Checking the weather forecast may at first glance be one of the odder things to do on the day you travel, but when you think about the havoc storms and floods can cause, you'll realize this is important. Road diversions due to fallen trees or local flooding can cost you your flight. It's also a good idea to check what the weather will be like at your intended destination. This will give you a chance to make last minute changes to the clothes you'll pack. Warm socks and a sweater, perhaps an umbrella and wellington boots are more appropriate than a bikini and flip-flops? What's the local traffic like - any road works that might cause hold-ups on the way to the airport?
Avoid long delays at the airport by phoning ahead to check your flight status. It's one of the essential things to do on the day you travel. If you're not flying, call the train station or coach tour operator to make sure your journey will start as scheduled and that there are no cancelations. You can usually download a travel line app for trains and buses and your airline will have its own app to give you flight-status alerts on your mobile device. You can also visit your airline or train operator's website to check.
As a sensible precaution, start recharging your mobile devices the evening before you're traveling.
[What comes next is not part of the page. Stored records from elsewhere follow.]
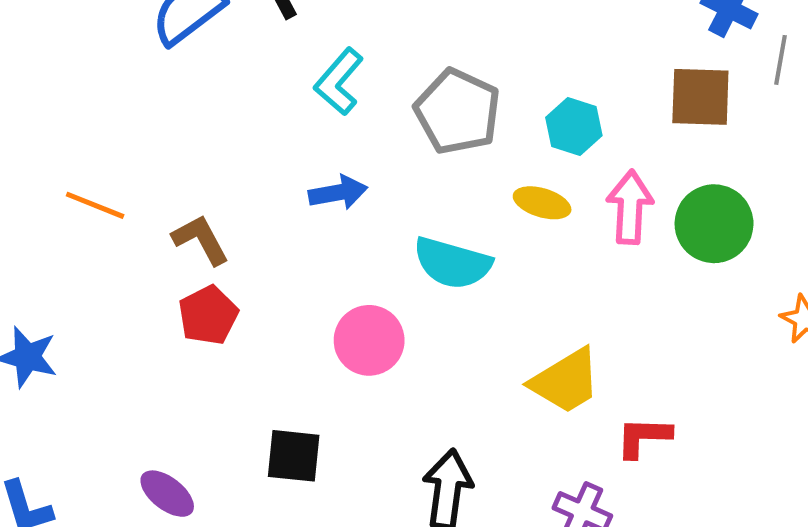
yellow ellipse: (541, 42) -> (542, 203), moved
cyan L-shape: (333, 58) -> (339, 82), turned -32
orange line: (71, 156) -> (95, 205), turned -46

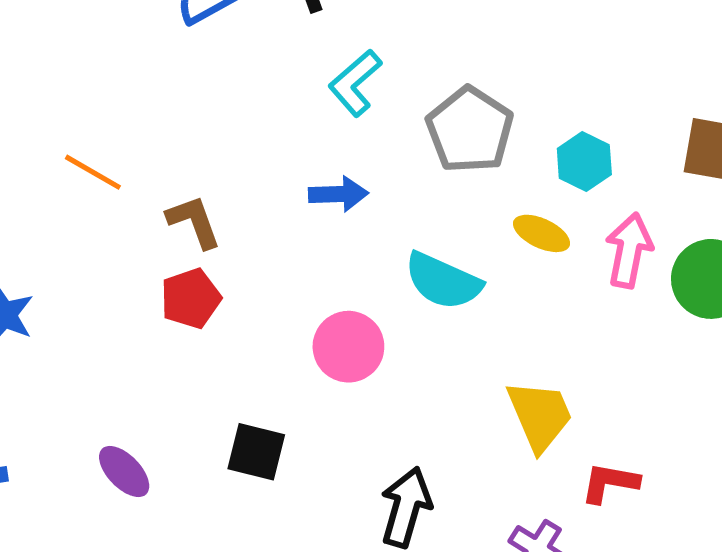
yellow trapezoid: (566, 381) -> (540, 415), turned -90

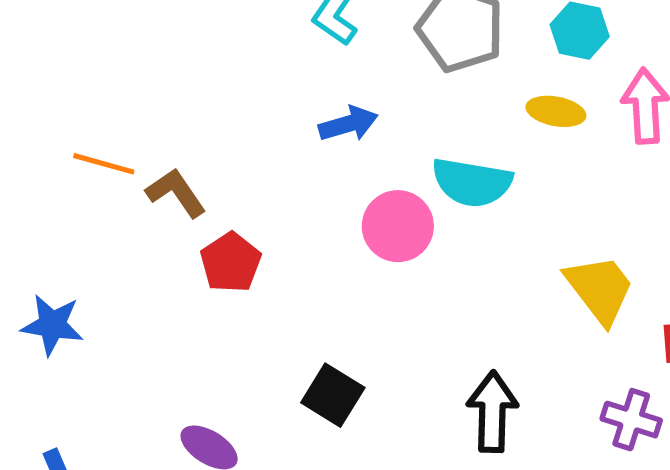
brown L-shape: (194, 222) -> (176, 193), moved
pink circle: (348, 347) -> (398, 226), moved
black square: (256, 452) -> (333, 395), turned 32

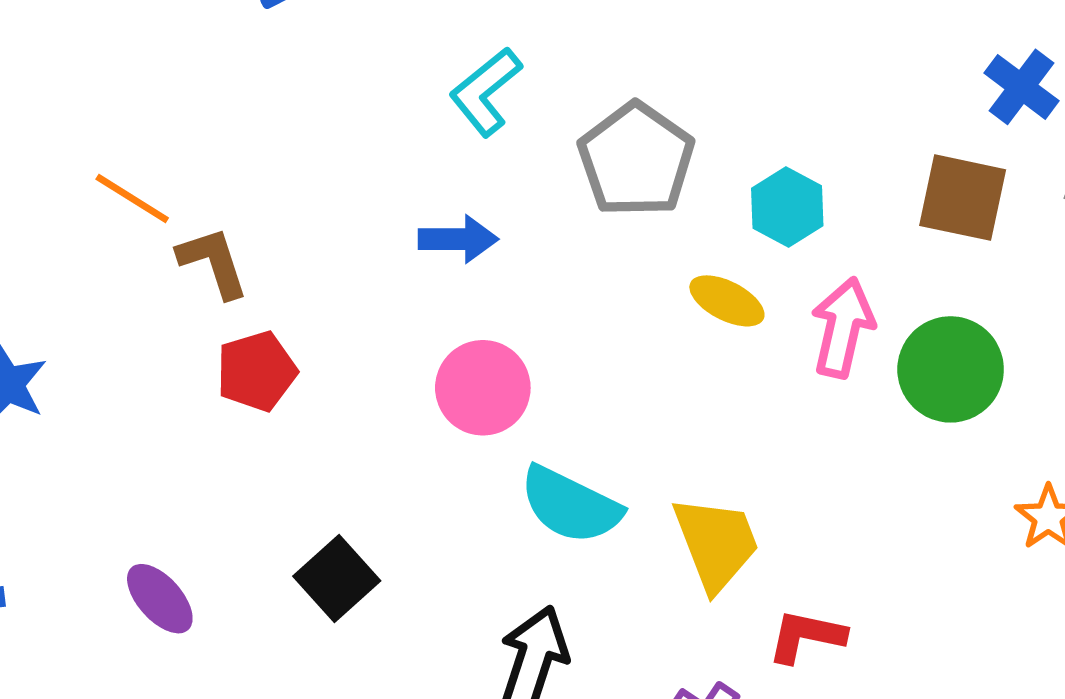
cyan semicircle: (472, 182) -> (570, 505), moved

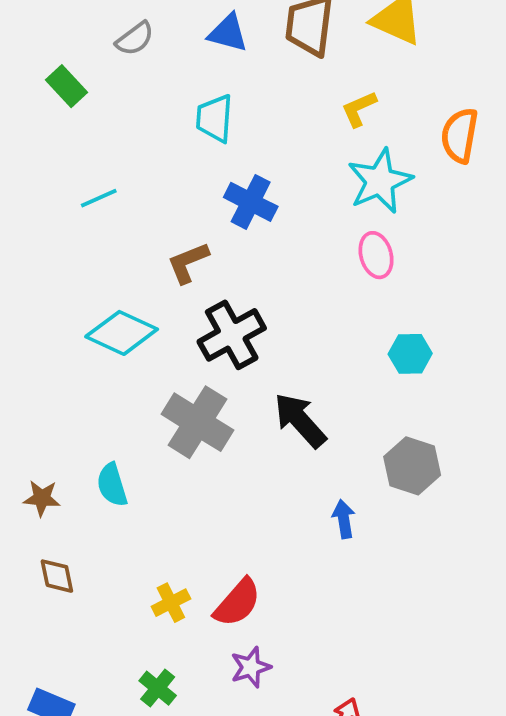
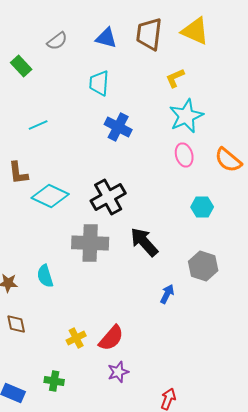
orange semicircle: (460, 135) -> (228, 160), moved, turned -60
brown L-shape: (188, 263) -> (18, 173), moved, turned -75
gray cross: (198, 422) -> (90, 243), turned -30
blue arrow: (344, 519) -> (167, 294), turned 36
green cross: (158, 688) -> (54, 381), moved, turned -30

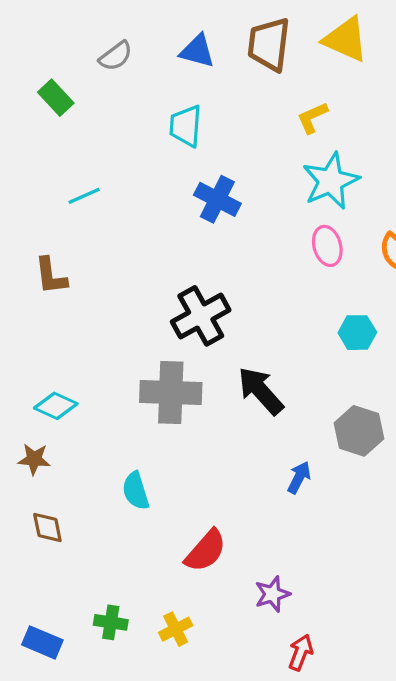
cyan diamond: (50, 196) -> (56, 406), moved, size x0.7
cyan semicircle: (45, 276) -> (136, 491), moved
yellow cross: (76, 338) -> (176, 629), moved
purple star: (118, 372) -> (272, 594), moved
If you've used any of them prior to leaving your home, be sure to give their batteries a quick top up. For long-haul flight entertainment, download TV shows or movies while you still have a high-speed Internet connection available at home. Airports rarely provide you with good Internet speeds when you use their Wi-Fi links, which at any rate are only free for the first 30 minutes at most airports and quite expensive after that.
Unplug all electronic devices such as your computer, TV and electric cooker. This will protect them in the event of an electrical surge, prevent a spark setting fire to your home and lower your energy bill. Even when not in use, plug-in devices still use low levels of energy for which you must pay. Lock windows, patio and back doors; turn off the gas and water. Be sure to tell a neighbor you're off on holiday. Cancel regular milk, newspaper or magazine deliveries, if you're going away for a longer period.
Thinking ahead is one of the things to do well in advance of the day of travel. Start by checking the expiration date of your passport or ID card; applying for a new one can take weeks and most destinations require a passport that is going to be valid for at least six months. Be sure to apply for visas where necessary. This can take weeks for some destinations. Get out enough cash to pay for the taxi or bus taking you to the airport and any refreshments you might buy prior to boarding the plane. Never pack your wallet with passport, travel documents and cash into checked luggage.
Check for last-minute changes to your travel plans. Your airline or tour operator may have texted you or sent an email notification. Your hotel reservation may have been changed due to over-running building works, your flight might be re-routed to another destination because of strikes. Be sure you know where to pick up the key for your holiday villa or apartment - has the landlord changed instructions at the last moment? Do all of this at home, since airport Wi-Fi is pretty unreliable and costs quite a lot after the complimentary free period.
If you've got a pet, you'll need to arrange for its welfare during your absence well in advance. Pet hotels or a helpful neighbor, friend or family member can take care of your goldfish, pooch or kitty. You, on the other hand, will have to ensure your own welfare by packing all the necessary medication you need, one of the essential things to do on the day you travel. Be sure you'll have enough prescription medication to cover the entire trip and keep this in your carry-on bag with a document from your doctor confirming you legitimately need these drugs. Pack a snack and a bottle of mineral water for the journey.
These items on a ticklist should ensure your trip starts without a hitch. Have you got any stories of travel plans going seriously awry?